Foi relatado Al JazeeraQuarta-feira (5/6/2026) Havia temores de que a situação pudesse piorar em breve durante o verão.
A Agência das Nações Unidas para os Refugiados (UNRWA) informou que o número de infecções de pele triplicou nos últimos meses. O aumento das temperaturas, a sobrelotação e as más condições sanitárias agravaram a situação, proporcionando um terreno fértil para a raiva, a varicela e outras doenças, especialmente entre as crianças.
À medida que o Verão se aproxima, as famílias e os profissionais de saúde estão desesperados para evitar uma repetição de 2024, quando pelo menos 150 mil pessoas em Gaza sofreram de doenças de pele. Isto se deve à falta de suprimentos médicos causada pela guerra genocida de Israel na região.
Apesar de um cessar-fogo na Faixa de Gaza a partir de Outubro de 2025, Israel continua a atacar o território e impõe um embargo que restringe severamente a importação de fornecimentos médicos essenciais.
Fawzi al-Najjar, um palestiniano que vive num dos campos de refugiados em Gaza, disse: “Procuramos toda a Faixa de Gaza, está cheia de refugiados.
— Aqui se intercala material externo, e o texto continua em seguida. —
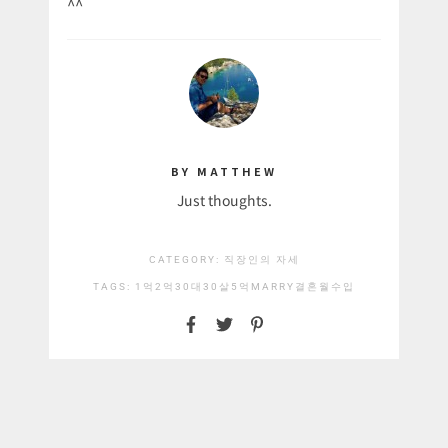
^^
BY MATTHEW
Just thoughts.
CATEGORY:
직장인의 자세
TAGS:
1억
2억
30대
30살
5억
MARRY
결혼
월수입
“Um milhão de pessoas amontoadas. E estamos aqui para viver de lixo. É um grande problema. O que vamos fazer? Cachorro, gato, pulga e rato… olhem para as minhas mãos!” ele disse.
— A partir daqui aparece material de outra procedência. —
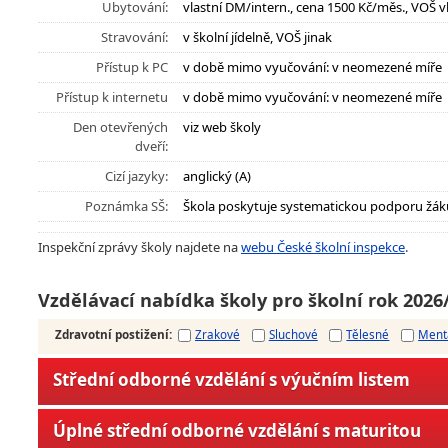
Ubytování:
vlastní DM/intern., cena 1500 Kč/měs., VOŠ v
Stravování:
v školní jídelně, VOŠ jinak
Přístup k PC
v době mimo vyučování: v neomezené míře
Přístup k internetu
v době mimo vyučování: v neomezené míře
Den otevřených
viz web školy
dveří:
Cizí jazyky:
anglický (A)
Poznámka SŠ:
Škola poskytuje systematickou podporu žák
Inspekční zprávy školy najdete na
webu České školní inspekce
.
Vzdělávací nabídka školy pro školní rok 2026
Zdravotní postižení
:
Zrakové
Sluchové
Tělesné
Ment
Střední odborné vzdělání s výučním listem
Úplné střední odborné vzdělání s maturitou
O porta-voz da ONU, Stephane Dujarric, disse que a situação nos campos de refugiados continua a piorar.
Num comunicado de imprensa no mês passado, a equipa no terreno disse que “as pragas e infecções de pele ainda estão a aumentar entre os habitantes de Gaza. Em Março, essas infecções mais do que triplicaram nos campos de refugiados geridos pela ONU”.